> [Work order] Retype the lines in the records below, starting at the line containing "Which series reaches" and ending at the line containing "CTT DELS HORTS 2000", with both of those lines included.

> [Data for review]
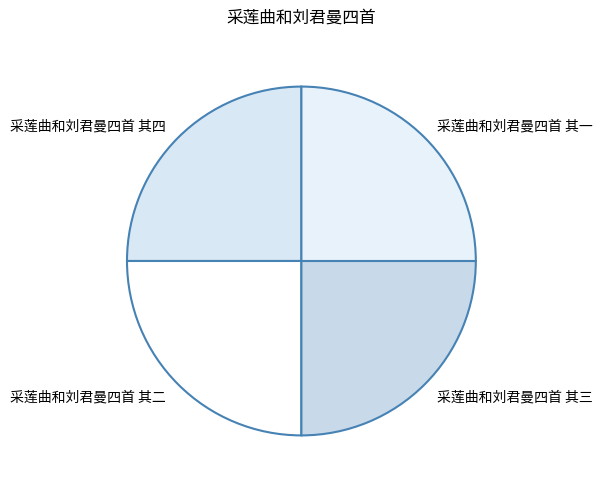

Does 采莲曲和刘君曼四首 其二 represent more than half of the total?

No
...
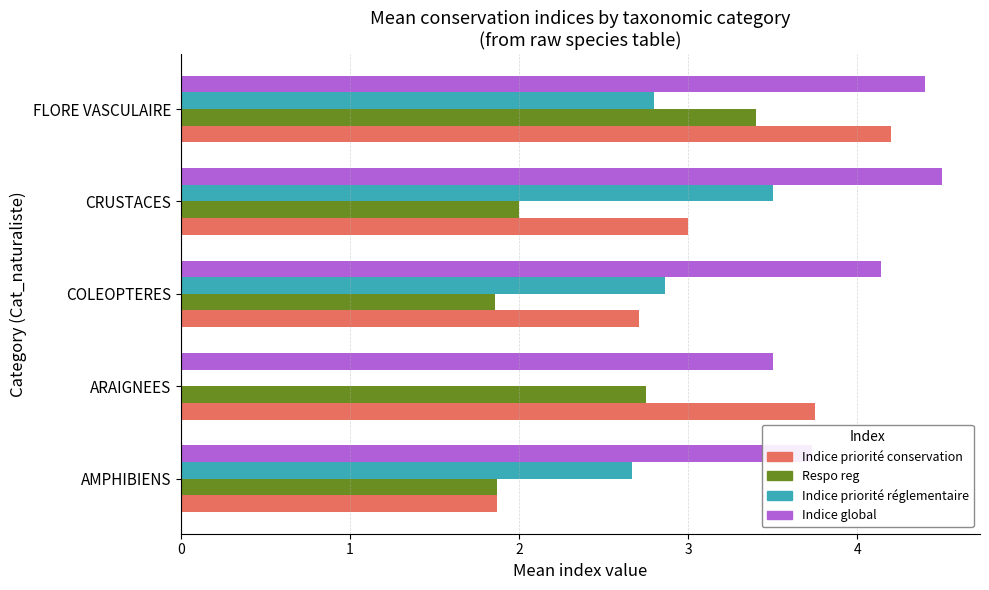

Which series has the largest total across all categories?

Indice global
==
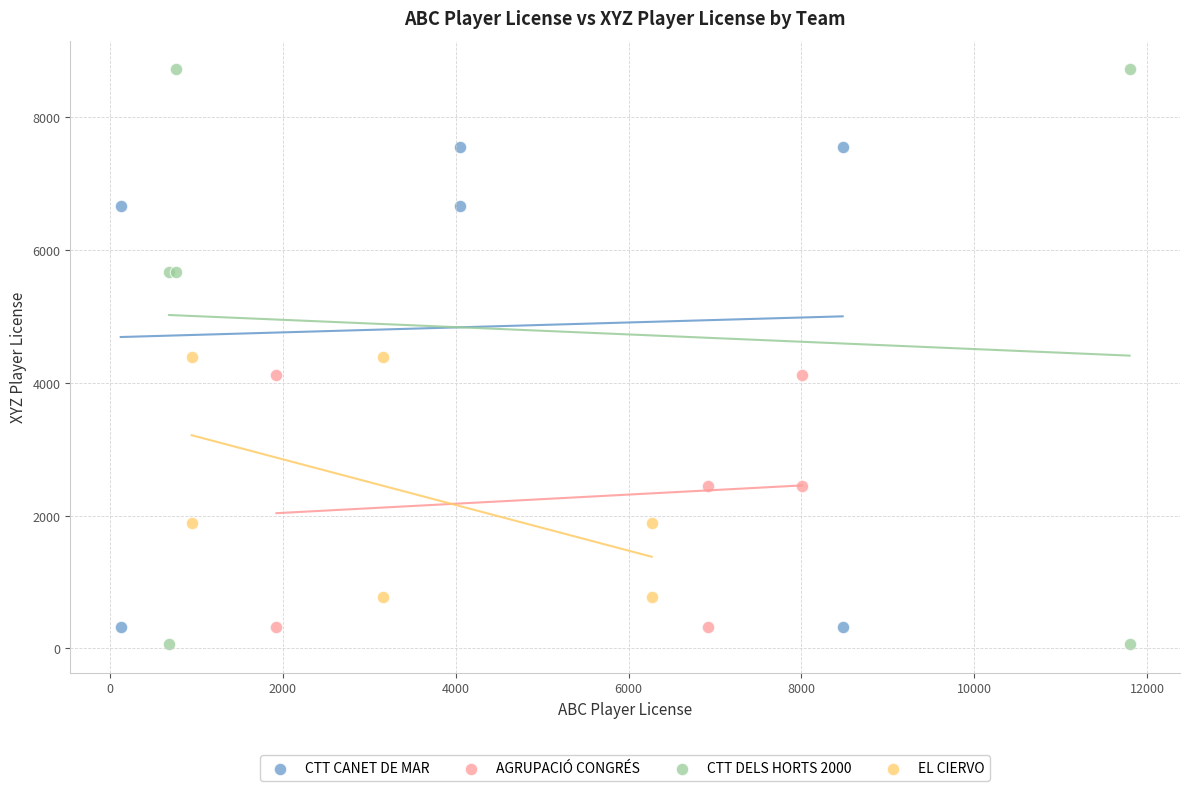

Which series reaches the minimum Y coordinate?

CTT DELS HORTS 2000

> [Result of this task]
Which series reaches the minimum Y coordinate?

CTT DELS HORTS 2000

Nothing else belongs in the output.